Grainger CEO Helen Gordon said: “Grainger has delivered another strong operating performance over the past six months.

“Strong like-for-like rental growth and expansion from our successful pipeline delivery have driven further growth in net rental income and earnings and enable us to increase our dividend for the 17th consecutive time since our strategy reset began in 2016.

“Our portfolio occupancy remains high at 97.7% with customer affordability healthy, customer satisfaction and retention high, and rent arrears low.  

 “Despite some further yield expansion, strong rental growth has offset this with underlying property values broadly flat, demonstrating the performance of our platform and resilience of our asset class.

 “Our sector’s positive market fundamentals and our strategic positioning mean that we expect rental growth to remain above the historical long-term average for the remainder of this year with scope for it to continue at elevated levels into 2025.

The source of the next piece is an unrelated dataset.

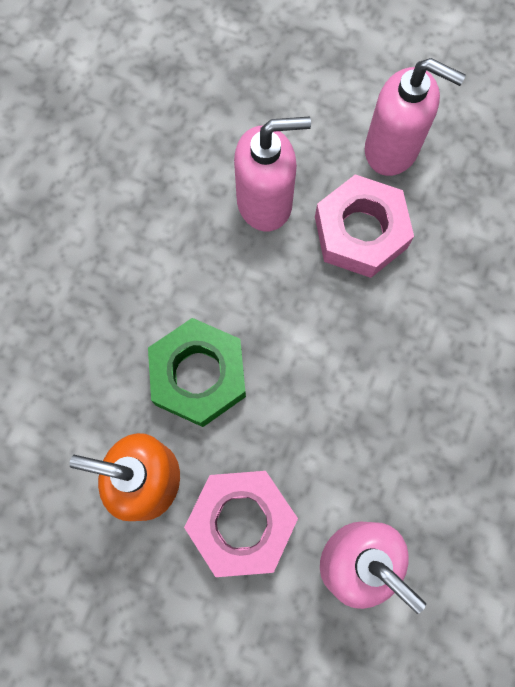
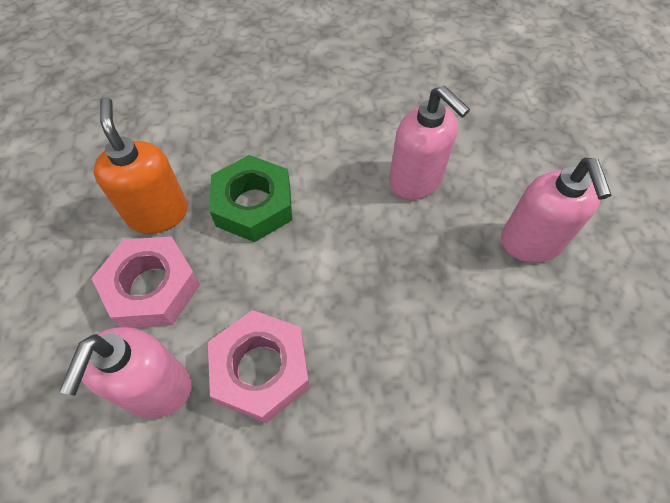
camera: 60 degrees right, 15 degrees down
(360, 232) = (441, 255): pink nut -> pink nut (261, 369)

“Our strategic transformation to become the leading PRS build-to-rent player in the UK continues unabated with 80% of our portfolio now PRS assets and will culminate in our conversion to a REIT in October next year, enhancing returns for shareholders further.

“As we deliver our secured pipeline, benefitting from significant operational leverage as our portfolio grows and our cost base remains stable, we expect to deliver a sustainable Total Accounting Return of 8%, which we believe is a very attractive return on a risk-adjusted basis.”